* BEGIN Exercise inputs *
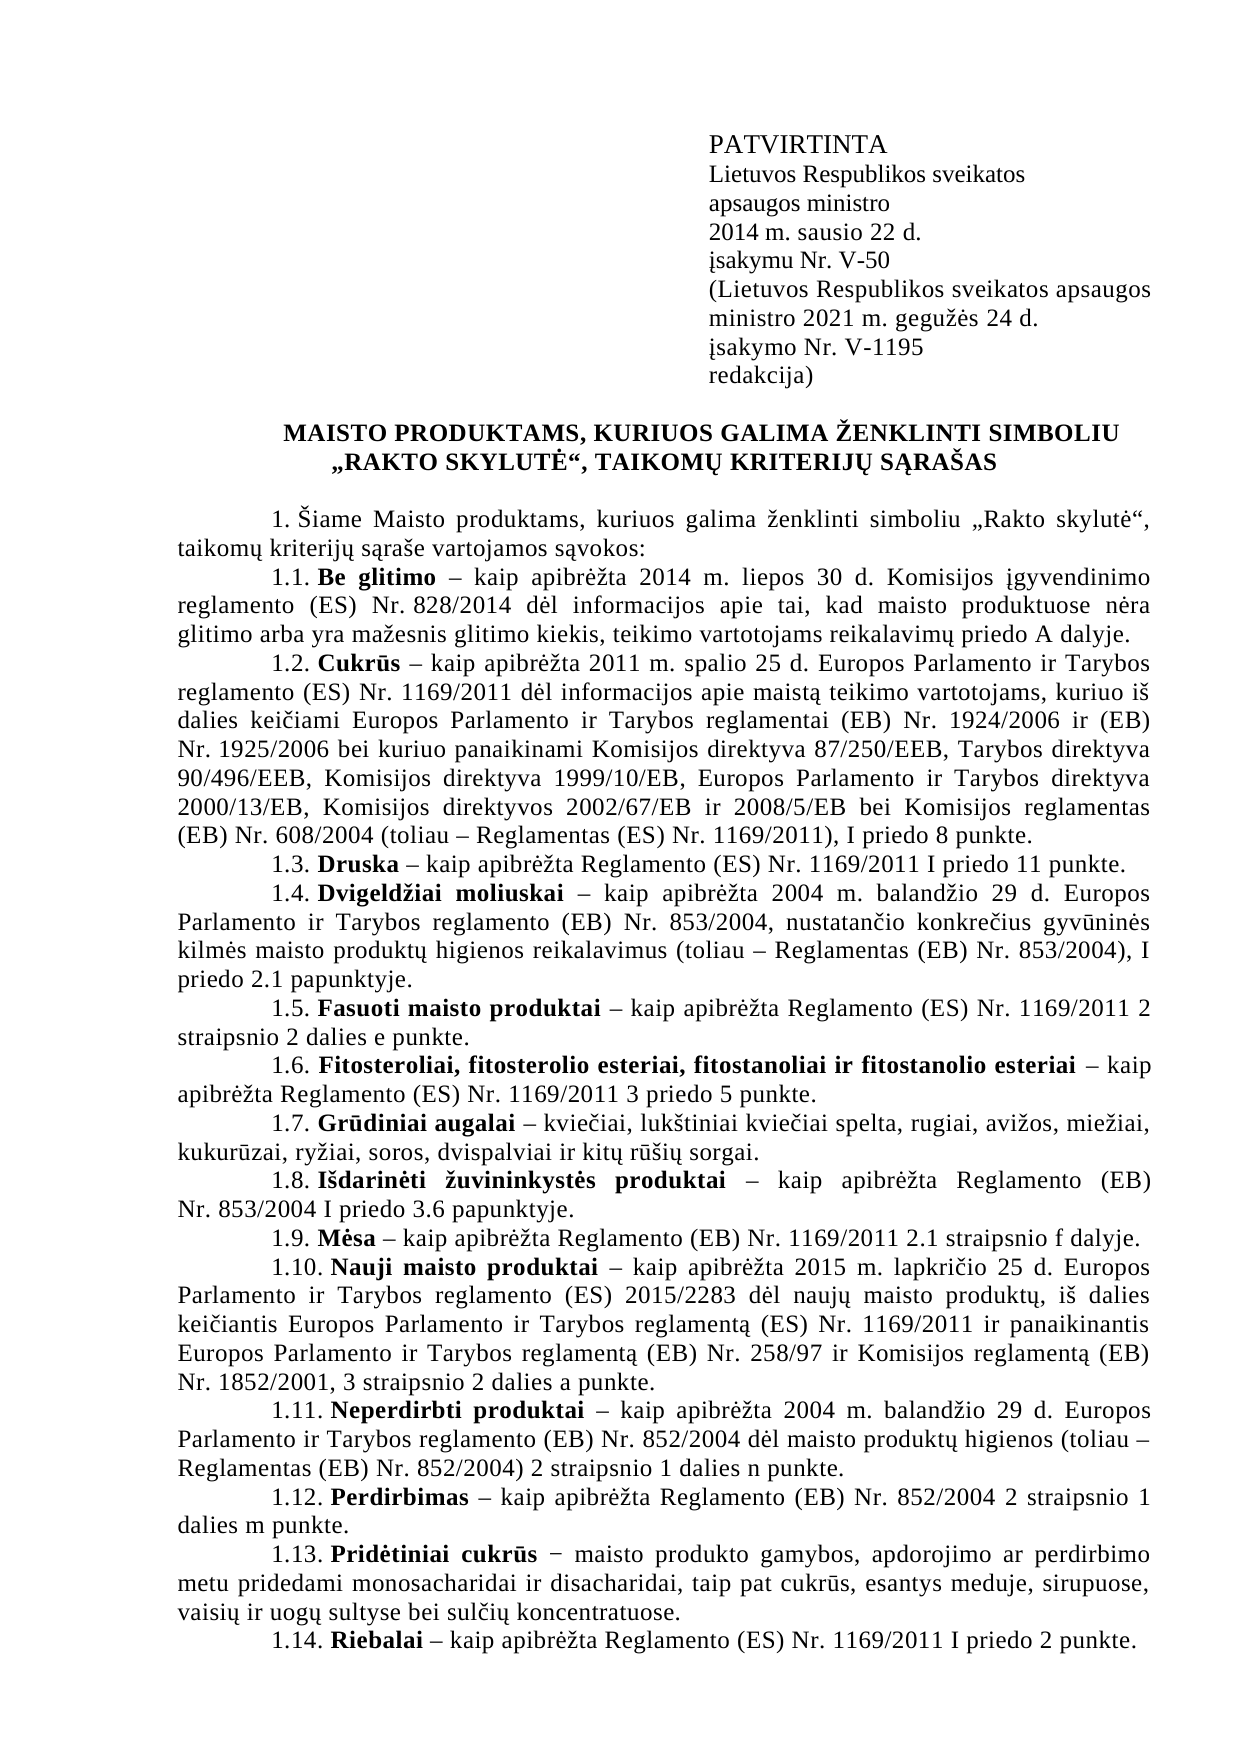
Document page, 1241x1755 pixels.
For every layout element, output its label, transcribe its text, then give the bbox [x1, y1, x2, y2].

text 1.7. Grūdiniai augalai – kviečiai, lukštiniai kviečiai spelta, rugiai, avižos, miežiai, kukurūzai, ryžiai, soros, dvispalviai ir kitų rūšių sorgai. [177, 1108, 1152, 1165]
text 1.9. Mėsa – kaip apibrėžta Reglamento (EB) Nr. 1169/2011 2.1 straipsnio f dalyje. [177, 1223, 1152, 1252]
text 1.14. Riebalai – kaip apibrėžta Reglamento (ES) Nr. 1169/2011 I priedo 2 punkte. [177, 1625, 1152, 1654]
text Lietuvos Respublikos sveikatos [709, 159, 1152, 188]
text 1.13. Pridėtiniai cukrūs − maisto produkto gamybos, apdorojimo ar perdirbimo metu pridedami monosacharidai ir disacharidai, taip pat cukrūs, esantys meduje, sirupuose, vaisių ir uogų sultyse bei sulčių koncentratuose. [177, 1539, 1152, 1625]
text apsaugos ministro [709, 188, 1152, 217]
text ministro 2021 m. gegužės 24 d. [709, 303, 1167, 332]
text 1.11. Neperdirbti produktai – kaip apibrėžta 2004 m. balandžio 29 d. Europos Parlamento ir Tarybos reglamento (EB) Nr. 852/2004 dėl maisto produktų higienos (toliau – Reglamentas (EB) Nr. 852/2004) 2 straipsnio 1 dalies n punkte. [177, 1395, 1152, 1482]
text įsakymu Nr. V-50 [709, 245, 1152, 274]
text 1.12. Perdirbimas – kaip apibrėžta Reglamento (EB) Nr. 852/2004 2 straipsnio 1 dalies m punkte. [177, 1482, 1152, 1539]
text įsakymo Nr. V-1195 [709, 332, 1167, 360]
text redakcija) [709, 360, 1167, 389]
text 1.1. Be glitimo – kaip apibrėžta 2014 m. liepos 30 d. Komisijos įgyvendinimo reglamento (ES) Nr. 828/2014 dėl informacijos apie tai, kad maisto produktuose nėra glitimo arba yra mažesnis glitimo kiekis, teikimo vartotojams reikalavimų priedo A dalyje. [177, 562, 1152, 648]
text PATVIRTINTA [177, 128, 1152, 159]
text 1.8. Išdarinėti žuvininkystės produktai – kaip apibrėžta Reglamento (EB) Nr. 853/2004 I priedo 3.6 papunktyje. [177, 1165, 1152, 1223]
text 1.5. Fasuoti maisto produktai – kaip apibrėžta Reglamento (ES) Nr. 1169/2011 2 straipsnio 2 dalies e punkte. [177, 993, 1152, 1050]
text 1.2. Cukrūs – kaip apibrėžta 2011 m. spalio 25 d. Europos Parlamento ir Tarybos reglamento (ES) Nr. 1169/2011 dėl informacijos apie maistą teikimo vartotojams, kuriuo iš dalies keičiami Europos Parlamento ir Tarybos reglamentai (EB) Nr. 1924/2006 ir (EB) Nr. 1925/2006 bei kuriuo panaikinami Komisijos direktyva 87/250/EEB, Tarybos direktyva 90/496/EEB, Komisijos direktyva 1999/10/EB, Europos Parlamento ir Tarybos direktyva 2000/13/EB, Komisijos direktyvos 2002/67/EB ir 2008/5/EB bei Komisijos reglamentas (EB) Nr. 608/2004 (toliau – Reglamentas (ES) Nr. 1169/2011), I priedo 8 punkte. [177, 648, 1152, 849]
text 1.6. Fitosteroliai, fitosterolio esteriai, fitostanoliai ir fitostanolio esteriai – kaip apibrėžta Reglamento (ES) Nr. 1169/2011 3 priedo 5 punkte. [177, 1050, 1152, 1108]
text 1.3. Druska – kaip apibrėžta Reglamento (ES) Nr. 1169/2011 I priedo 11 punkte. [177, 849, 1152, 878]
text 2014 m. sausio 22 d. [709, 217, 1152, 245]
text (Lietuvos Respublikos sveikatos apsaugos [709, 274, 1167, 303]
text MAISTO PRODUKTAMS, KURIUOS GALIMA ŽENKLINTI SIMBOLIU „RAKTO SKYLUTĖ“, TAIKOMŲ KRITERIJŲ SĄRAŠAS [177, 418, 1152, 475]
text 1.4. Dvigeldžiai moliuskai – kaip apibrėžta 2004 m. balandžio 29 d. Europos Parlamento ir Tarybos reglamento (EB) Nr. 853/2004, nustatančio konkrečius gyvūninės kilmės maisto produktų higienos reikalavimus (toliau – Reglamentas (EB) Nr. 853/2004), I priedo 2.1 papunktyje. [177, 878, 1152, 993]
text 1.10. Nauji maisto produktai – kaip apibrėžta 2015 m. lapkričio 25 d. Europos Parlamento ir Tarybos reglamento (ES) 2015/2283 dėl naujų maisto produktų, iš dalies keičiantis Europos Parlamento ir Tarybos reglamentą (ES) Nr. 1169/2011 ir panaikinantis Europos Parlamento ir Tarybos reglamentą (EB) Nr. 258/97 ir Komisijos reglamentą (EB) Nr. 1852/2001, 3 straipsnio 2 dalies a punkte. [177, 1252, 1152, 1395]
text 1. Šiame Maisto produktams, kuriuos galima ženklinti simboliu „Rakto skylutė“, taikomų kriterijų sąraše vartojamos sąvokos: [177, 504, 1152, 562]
* END Exercise inputs *
:: Given task ::
Print the lines from the start of the material up to and including the line with "For every layout", leaving out the pictures.

:: Output of the exercise ::
Document page, 1241x1755 pixels.
For every layout element, output its label, transcribe its text, then give the bbox [x1, y1, x2, y2].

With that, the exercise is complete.